The howling was upon them. A squad of men, most of them still in prison tracksuits, rounded the corner. The wolf-man gambolled beside them like a mascot. He was smaller than Magnus had imagined; a chubby, middle-aged man who it would be easy to imagine devoting Sunday afternoons to washing his car, were it not for the mad bluster of his dance, the crazy tilt of his head. The prisoners had broken up bunks and benches and armed themselves with chair and bed legs. A couple of them carried fire extinguishers. Magnus wondered why it had not occurred to him to arm himself in the same way. He leapt to his feet, ready to run in the opposite direction, but Jeb grabbed his arm.

‘Stand your ground.’ Jeb pulled his baseball cap low over his eyes, hiding his features in the shadow of its brim. ‘This is our best chance.’ He stepped into the middle of the corridor and raised a hand in greeting, like a man trying to stop a car on a country road. The group faltered to a halt. No one spoke and then Jeb said, ‘Okay to join you lads?’

‘We don’t need any screws,’ a voice from the back said.

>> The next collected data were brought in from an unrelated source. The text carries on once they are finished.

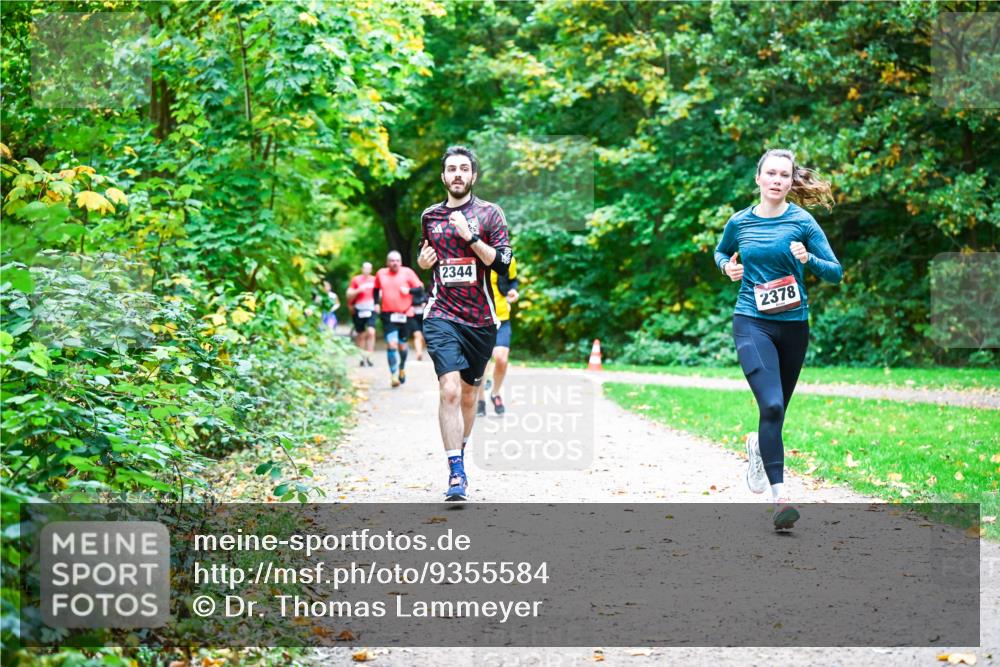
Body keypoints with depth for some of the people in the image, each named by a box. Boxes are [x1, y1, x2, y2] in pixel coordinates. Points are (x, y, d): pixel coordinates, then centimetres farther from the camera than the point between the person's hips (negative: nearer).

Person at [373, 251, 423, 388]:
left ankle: (402, 368, 39)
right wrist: (376, 302, 9)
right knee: (391, 344, -14)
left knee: (402, 345, 11)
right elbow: (376, 289, 21)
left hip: (405, 315, 0)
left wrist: (409, 290, -20)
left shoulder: (407, 272, -3)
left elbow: (420, 288, -2)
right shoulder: (381, 274, 5)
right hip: (388, 315, 0)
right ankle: (393, 375, -13)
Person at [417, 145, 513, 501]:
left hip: (481, 320, 0)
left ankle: (460, 455, 36)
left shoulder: (490, 213, 1)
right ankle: (456, 473, -18)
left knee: (469, 394, 13)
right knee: (449, 390, -18)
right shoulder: (430, 215, 10)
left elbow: (503, 263, -8)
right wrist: (423, 260, 3)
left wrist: (470, 236, -17)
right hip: (442, 315, 0)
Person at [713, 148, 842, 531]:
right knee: (771, 405, -19)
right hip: (751, 322, -1)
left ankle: (758, 445, 50)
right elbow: (720, 252, 25)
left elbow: (836, 273, -1)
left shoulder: (802, 222, -2)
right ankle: (779, 496, -21)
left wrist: (807, 259, -20)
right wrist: (728, 267, 2)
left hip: (793, 325, 1)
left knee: (777, 409, 15)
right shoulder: (740, 222, 3)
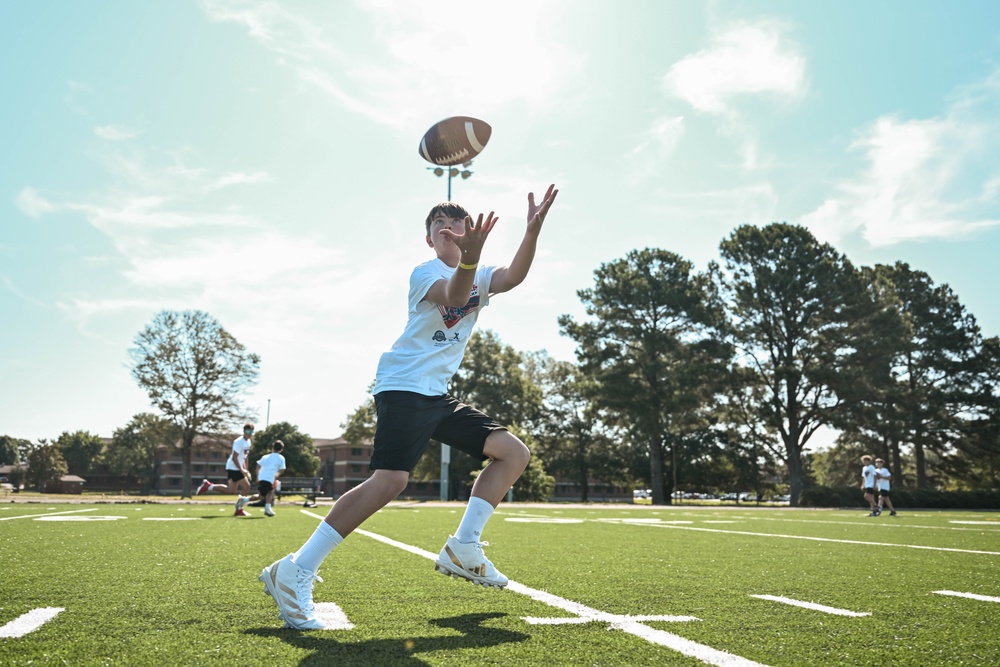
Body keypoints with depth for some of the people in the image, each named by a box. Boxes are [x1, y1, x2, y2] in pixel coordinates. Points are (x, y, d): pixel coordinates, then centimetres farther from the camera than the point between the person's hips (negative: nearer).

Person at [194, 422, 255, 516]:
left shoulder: (248, 442, 12)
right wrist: (242, 470, -21)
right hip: (233, 468, -9)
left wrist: (245, 470, 17)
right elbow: (234, 458, -21)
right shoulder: (239, 442, -17)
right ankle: (239, 509, -2)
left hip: (237, 468, 9)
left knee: (231, 490, 11)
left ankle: (208, 486, 16)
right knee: (246, 486, -9)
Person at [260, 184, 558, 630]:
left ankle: (462, 550, 4)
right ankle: (293, 573, -19)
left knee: (514, 452, 2)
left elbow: (512, 277, -8)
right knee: (391, 479, -25)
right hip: (404, 386, -8)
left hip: (438, 394, 8)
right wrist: (470, 256, -45)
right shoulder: (424, 273, -2)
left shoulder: (480, 276, 15)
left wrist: (533, 229, -25)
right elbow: (453, 297, -26)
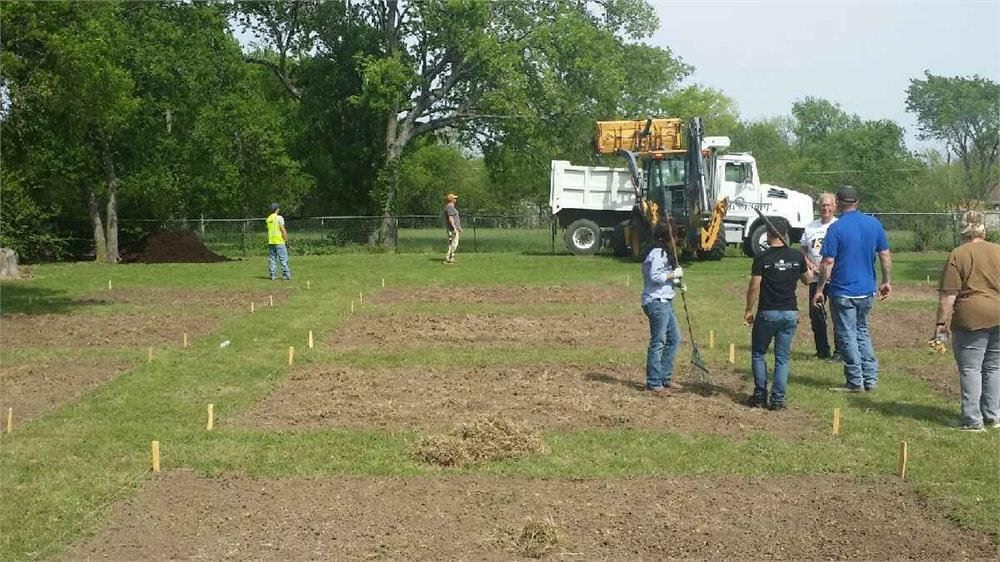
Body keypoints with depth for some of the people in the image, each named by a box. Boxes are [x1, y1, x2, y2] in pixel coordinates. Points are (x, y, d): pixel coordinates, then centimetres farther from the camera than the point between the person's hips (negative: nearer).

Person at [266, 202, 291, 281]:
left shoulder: (268, 219, 11)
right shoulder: (279, 217, -8)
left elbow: (268, 230, 14)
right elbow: (283, 230, -12)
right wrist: (286, 240, -7)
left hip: (270, 242, 6)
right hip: (279, 241, -6)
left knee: (272, 258, 8)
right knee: (283, 258, -2)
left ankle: (272, 275, 5)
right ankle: (286, 275, -5)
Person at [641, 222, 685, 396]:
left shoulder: (663, 252, 16)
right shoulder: (658, 253, -16)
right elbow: (655, 276, -24)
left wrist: (675, 281, 6)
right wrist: (674, 274, -14)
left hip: (665, 302, 11)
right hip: (657, 302, -11)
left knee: (674, 338, 16)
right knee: (658, 343, -5)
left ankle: (665, 377, 23)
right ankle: (654, 383, 1)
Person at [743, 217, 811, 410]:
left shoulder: (762, 258, -10)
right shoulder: (797, 256, 1)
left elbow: (754, 287, -11)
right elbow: (807, 280, 14)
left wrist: (749, 310, 1)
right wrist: (808, 267, 34)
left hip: (767, 313, -3)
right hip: (790, 313, 3)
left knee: (758, 354, 13)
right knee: (783, 357, 8)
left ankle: (760, 396, 11)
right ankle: (778, 400, 5)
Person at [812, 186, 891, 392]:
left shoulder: (836, 228, -14)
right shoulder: (874, 224, 2)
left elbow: (828, 263, -15)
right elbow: (885, 255, 6)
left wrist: (819, 289, -8)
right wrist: (887, 281, 16)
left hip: (843, 292, -6)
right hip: (867, 291, 6)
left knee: (847, 337, 4)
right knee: (862, 333, 19)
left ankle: (856, 382, 8)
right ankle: (871, 379, 18)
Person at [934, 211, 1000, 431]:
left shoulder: (957, 255, -5)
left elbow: (948, 295, -9)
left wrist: (941, 322, -4)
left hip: (972, 318, -5)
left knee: (970, 369, 1)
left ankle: (972, 420, 1)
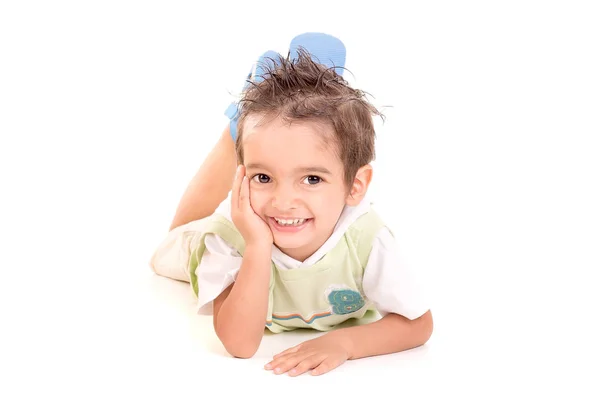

There were about fifteen of them, Magnus reckoned. He wondered how they had got out and hoped that no one had seen him and Jeb crossing the courtyard, leaving other prisoners trapped in their cells.

‘Do we look like screws?’ Jeb’s voice was hard and challenging.

The wolf-man waved a chair leg lightly in the air, the way a fool might wave his sceptre. ‘You’re dressed like off-duty screws, or filth . . .’

Jeb’s head jerked at the mention of police. ‘We look like screws cos we nicked these clothes from their locker room. We thought they might help us get away. We just want out, same as you do.’

One of the prisoners started to cough, a second man joined in and another spat on the ground.

‘Anyone know these boys?’ a tall man near the front asked.

There was no one in charge, Magnus realised, no one to make the decision to let them join the group. He said, ‘I just got put in here on Friday, no trial, no lawyer. Emergency measures, the police told me.’ He let some of the despair he was feeling leak into his voice. ‘It’s been a fucking nightmare. All I’m interested in is getting home. I’ve got family I need to get back to.’

The tall man nodded. He looked at Jeb. ‘Do I know you?’

Jeb lifted his face and stared him straight in the eyes. ‘Ever worked the rigs?’

‘No.’

‘Maybe we met somewhere.’ Jeb shrugged. ‘I work the rigs, three weeks on, three weeks off. It makes you stir-crazy. Occasionally it gets me into a bit of bother. Drunk and disorderly; expected a night in the cells, woke up in here.’

The tall man glanced at the men behind him. No one said anything and he gave Magnus and Jeb a curt nod.

‘Plan is we go out mob-handed. Extra bodies should be a help.’

Magnus said, ‘We met a couple of guys earlier. They told us there’s a squad at the front door checking what people are in for and deciding who gets out.’